| WHAT IS BEING ASKED |
Continue the abstract on connectome-to-connectome modeling of movie watching from where it stops.

Poster No:
2021
Submission Type:
Abstract Submission
Authors:
Kwangsun Yoo1,2,3, Young Hye Kwon4, Marvin Chun3,5
Institutions:
1Sungkyunkwan University, Seoul, Korea, Republic of, 2Samsung Medical Center, Seoul, Korea, Republic of, 3Yale University, New Haven, CT, 4Feinberg School of Medicine, Northwestern University, Chicago, IL, 5Yale School of Medicine, New Haven, CT
First Author:
Kwangsun Yoo
Sungkyunkwan University|Samsung Medical Center|Yale University
Seoul, Korea, Republic of|Seoul, Korea, Republic of|New Haven, CT
Co-Author(s):
Young Hye Kwon
Feinberg School of Medicine, Northwestern University
Chicago, IL
Marvin Chun
Yale University|Yale School of Medicine
New Haven, CT|New Haven, CT
Introduction:
Our recent innovation, connectome-to-connectome (C2C) state transformation modeling, can predict how an individual's functional connectome reconfigures to meet different cognitive contexts, such as behavioral tasks involving memory, emotion, and attention, solely using resting-state fMRI data [1, 2]. In this study, we expand the untapped potential of this versatile modeling framework to predict how the connectome subtly reorganizes in response to different visual scenes within the same movie, despite their similar and neutral cognitive content.
Methods:
We used the rest and movie-watching fMRI dataset (n=92) originally collected in Yoo et al. [1]. We excluded 15 individuals with only single session data (out of two visits) or less than 30 TR volumes for any of the six movie segments after censoring, resulting in a final set of n=77 for analysis. Image acquisition, (pre)processing, and experimental design are described in Yoo et al. [1].

| EXTRACTED MATERIAL |

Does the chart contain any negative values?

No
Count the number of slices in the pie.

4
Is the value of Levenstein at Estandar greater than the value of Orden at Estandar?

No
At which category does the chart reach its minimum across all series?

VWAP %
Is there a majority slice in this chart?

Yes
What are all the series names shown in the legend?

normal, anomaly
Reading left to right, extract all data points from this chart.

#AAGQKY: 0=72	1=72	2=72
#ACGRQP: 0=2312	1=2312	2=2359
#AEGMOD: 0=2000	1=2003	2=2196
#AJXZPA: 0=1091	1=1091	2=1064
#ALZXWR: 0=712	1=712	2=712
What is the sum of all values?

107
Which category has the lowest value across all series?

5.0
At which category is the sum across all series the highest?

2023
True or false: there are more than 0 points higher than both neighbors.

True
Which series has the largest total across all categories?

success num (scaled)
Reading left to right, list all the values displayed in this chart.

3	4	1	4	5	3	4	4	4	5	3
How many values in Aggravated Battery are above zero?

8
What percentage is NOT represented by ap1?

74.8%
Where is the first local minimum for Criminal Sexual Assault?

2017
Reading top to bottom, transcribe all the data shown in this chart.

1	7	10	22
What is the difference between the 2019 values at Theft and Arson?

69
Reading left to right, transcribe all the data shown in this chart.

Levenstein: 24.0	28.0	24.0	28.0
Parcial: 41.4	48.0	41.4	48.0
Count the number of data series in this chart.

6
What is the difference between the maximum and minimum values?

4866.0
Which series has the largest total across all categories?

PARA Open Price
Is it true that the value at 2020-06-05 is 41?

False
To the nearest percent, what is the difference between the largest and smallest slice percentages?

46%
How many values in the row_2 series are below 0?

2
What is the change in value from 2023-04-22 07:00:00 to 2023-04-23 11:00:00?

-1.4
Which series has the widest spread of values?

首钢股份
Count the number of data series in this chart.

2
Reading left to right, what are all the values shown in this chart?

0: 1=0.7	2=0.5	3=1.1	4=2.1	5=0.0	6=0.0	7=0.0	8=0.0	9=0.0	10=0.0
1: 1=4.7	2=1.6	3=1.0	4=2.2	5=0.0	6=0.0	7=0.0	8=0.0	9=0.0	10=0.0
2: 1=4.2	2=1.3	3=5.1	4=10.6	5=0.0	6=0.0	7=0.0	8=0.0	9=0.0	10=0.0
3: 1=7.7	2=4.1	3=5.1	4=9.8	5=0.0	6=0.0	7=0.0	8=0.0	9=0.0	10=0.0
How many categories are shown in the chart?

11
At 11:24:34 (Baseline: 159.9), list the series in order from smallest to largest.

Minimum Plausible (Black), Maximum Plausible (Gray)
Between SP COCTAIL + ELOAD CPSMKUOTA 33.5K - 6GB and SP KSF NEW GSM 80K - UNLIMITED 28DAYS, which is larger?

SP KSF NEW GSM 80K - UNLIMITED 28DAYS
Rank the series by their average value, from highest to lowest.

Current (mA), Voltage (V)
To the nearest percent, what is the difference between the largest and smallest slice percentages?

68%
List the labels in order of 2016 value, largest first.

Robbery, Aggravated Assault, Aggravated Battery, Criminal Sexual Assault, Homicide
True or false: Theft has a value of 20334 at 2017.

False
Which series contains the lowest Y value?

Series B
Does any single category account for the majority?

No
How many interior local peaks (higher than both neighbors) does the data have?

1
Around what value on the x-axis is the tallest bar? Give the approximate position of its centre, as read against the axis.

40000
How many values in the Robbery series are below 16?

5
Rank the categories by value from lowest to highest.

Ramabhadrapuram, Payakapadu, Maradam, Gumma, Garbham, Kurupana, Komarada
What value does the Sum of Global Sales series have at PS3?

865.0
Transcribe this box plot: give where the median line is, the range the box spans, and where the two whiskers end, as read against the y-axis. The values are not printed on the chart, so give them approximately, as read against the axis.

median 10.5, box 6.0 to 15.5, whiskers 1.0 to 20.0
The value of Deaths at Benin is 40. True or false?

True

| RESULT OF THE TASK |
In this study, we adapted the C2C transformation framework [1, 2] to construct models predicting an individual's connectome-wise reorganization from resting state to movie-watching states induced by separable visual scenes while viewing the abstract video, "Inscape." The C2C transformation involves a three-step process: 1) extraction of subsystems from the resting-state whole-brain connectome, 2) transformation of these extracted subsystems to the movie-watching states, and 3) construction of whole-brain connectomes for the movie-watching states based on the transformed subsystems. "Inscape" can be divided into six segments with distinct visual scenes [3], and we constructed and validated six C2C transformation models using an 11-fold cross-validation (CV) approach (70 training and 7 testing samples) iterated 100 times. Details of the C2C modeling framework can be found in the previous publications [1, 2].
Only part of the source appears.